1. Conda/Systemd Contract Alignment

  • 1.1 Centralize runtime path configuration consumed by service units, watchdog, and scripts.
  • 1.2 Add startup validation that fails fast on conda path drift.
  • 1.3 Update systemd/watchdog integration tests for consistent runtime contract.

2. Worker Self-Healing Policy

  • 2.1 Implement bounded auto-restart policy (cooldown, retry budget, churn window).
  • 2.2 Add guarded mode behavior when churn threshold is exceeded.
  • 2.3 Implement authenticated manual override flow with explicit logging context.

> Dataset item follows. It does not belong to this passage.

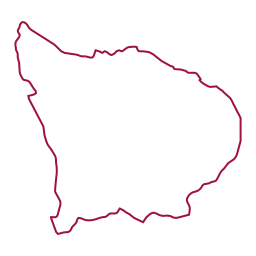 the border of Apurímac
{"feature_id": "PER-569", "entity_name": "Apurímac", "entity_type": "Department", "adm_level": 1, "iso_a3": "PER", "parent_name": "Peru", "parent_adm1": "", "projection": "orthographic", "projection_center": [-73.045, -14.013], "detail": "fine", "context": "isolated", "style": "outline", "palette": "rose", "viewbox_px": 256, "rotation_deg": 0, "n_neighbors": 0, "source": "natural_earth", "source_scale": "10m", "svg_char_len": 2801}
<svg xmlns="http://www.w3.org/2000/svg" viewBox="0 0 256 256"><path d="M132.7,46.7L136.1,46.8L136.8,47.2L137.0,48.3L137.6,49.7L138.3,50.8L138.9,51.2L144.1,51.4L148.9,52.1L153.0,54.2L161.4,60.9L170.7,66.1L172.2,66.4L173.2,66.9L174.2,68.8L175.6,69.2L180.8,69.5L185.7,70.9L186.4,71.4L187.0,72.1L187.9,72.6L189.6,72.8L194.8,72.8L196.5,73.5L198.0,75.2L200.6,79.1L199.6,80.1L201.1,81.8L203.4,83.6L208.3,86.4L210.2,86.9L216.6,86.4L217.3,87.2L221.3,90.2L222.2,90.5L223.3,91.9L230.2,98.1L232.0,101.0L233.4,104.1L236.2,109.4L236.8,110.8L238.9,114.5L240.6,118.2L240.6,141.0L236.8,154.9L235.4,157.4L234.6,158.5L233.7,159.4L229.4,162.3L228.4,163.1L227.5,164.0L224.4,168.1L221.4,171.2L220.2,173.0L216.6,179.9L215.5,181.0L211.1,182.2L209.3,183.2L207.1,183.7L204.4,184.1L203.1,184.9L202.1,185.9L201.4,187.4L200.3,188.8L198.2,190.5L196.1,191.4L193.2,192.2L191.5,193.0L190.1,194.1L188.8,195.5L188.0,196.7L187.3,198.0L186.9,199.3L186.9,200.7L187.3,202.0L189.1,205.6L189.6,206.8L189.8,208.3L189.6,211.5L189.0,214.7L178.4,217.5L175.9,217.9L173.6,217.6L172.2,217.0L170.9,216.2L169.1,215.8L166.7,215.6L162.8,215.9L160.6,215.4L159.0,214.9L157.8,214.2L156.6,213.6L153.9,212.7L152.0,213.0L149.7,214.3L146.3,217.4L143.1,222.2L134.9,218.3L133.3,217.3L129.2,214.0L126.1,212.4L123.5,210.4L119.8,208.5L118.9,209.8L117.7,211.9L116.9,212.9L115.6,213.4L114.0,213.5L111.8,213.4L110.4,213.5L109.1,214.0L107.3,215.7L106.3,216.4L105.2,216.9L103.0,217.1L100.3,217.7L94.9,219.5L91.9,220.1L88.9,220.4L87.6,220.3L86.0,220.1L84.0,219.5L81.1,218.3L79.7,218.0L78.5,218.0L77.6,218.8L77.1,220.0L76.7,221.4L76.1,222.7L75.4,223.7L72.7,226.4L71.9,227.5L70.7,230.0L69.9,231.0L68.9,231.7L67.6,232.1L63.7,232.4L60.2,233.4L57.9,233.9L56.1,231.9L51.1,218.1L51.0,217.2L52.3,217.1L55.2,217.3L56.6,216.7L57.5,215.3L60.5,204.4L60.3,201.4L58.3,197.5L55.2,192.0L55.1,189.7L55.8,181.6L56.8,172.6L56.7,167.5L56.0,162.0L56.0,160.0L55.8,158.2L55.2,156.0L51.2,149.4L48.1,145.3L47.1,143.3L46.1,140.7L44.5,135.1L43.4,126.5L29.0,99.0L28.3,96.0L33.8,94.5L35.2,93.8L35.9,93.2L35.8,91.3L33.2,87.9L30.4,83.2L29.6,82.2L28.6,81.3L27.5,80.7L26.3,80.4L24.2,80.0L23.0,79.3L22.0,77.9L20.1,73.9L19.7,71.8L19.1,62.7L17.8,57.8L17.6,53.2L16.3,50.5L16.0,49.4L15.4,44.8L15.5,43.0L16.1,41.1L19.0,37.4L19.8,35.0L18.2,32.3L17.8,31.1L18.0,29.9L19.3,27.6L20.1,24.8L20.7,23.6L21.5,22.6L22.7,22.1L24.2,22.4L25.7,23.2L27.4,25.1L29.0,27.9L31.6,30.1L53.8,44.2L55.8,45.9L61.0,51.1L64.6,52.9L76.8,54.7L78.1,55.1L80.6,56.1L82.2,56.4L84.3,56.3L86.0,56.5L90.4,57.6L91.8,57.6L93.1,56.9L93.9,55.5L95.1,51.7L95.7,50.3L100.2,51.7L101.3,52.5L102.2,52.9L103.1,52.4L104.0,51.6L104.8,51.2L107.2,52.3L109.3,54.1L111.5,55.1L114.5,53.5L116.6,51.2L117.6,50.8L119.3,50.3L119.8,50.5L121.1,51.2L121.9,51.2L122.4,51.1L122.8,50.9L126.6,48.0L128.4,47.2L132.7,46.7Z" fill="none" stroke="#9f1239" stroke-width="2"/></svg>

3. Alerting and Operational Signals

  • 3.1 Expose policy-state fields in health/admin payloads (allowed, cooldown, blocked).
  • 3.2 Add structured audit events for restart decisions and override actions.
  • 3.3 Define alert thresholds and wire monitoring-friendly fields for pool/circuit/churn conditions.

4. Validation and Runbook Delivery

  • 4.1 Add tests for policy transitions, guarded mode, and override behavior.
  • 4.2 Validate single-port continuity during controlled recovery and hot reload paths.
  • 4.3 Update README/README.mdj and deployment runbook with verified operational procedures.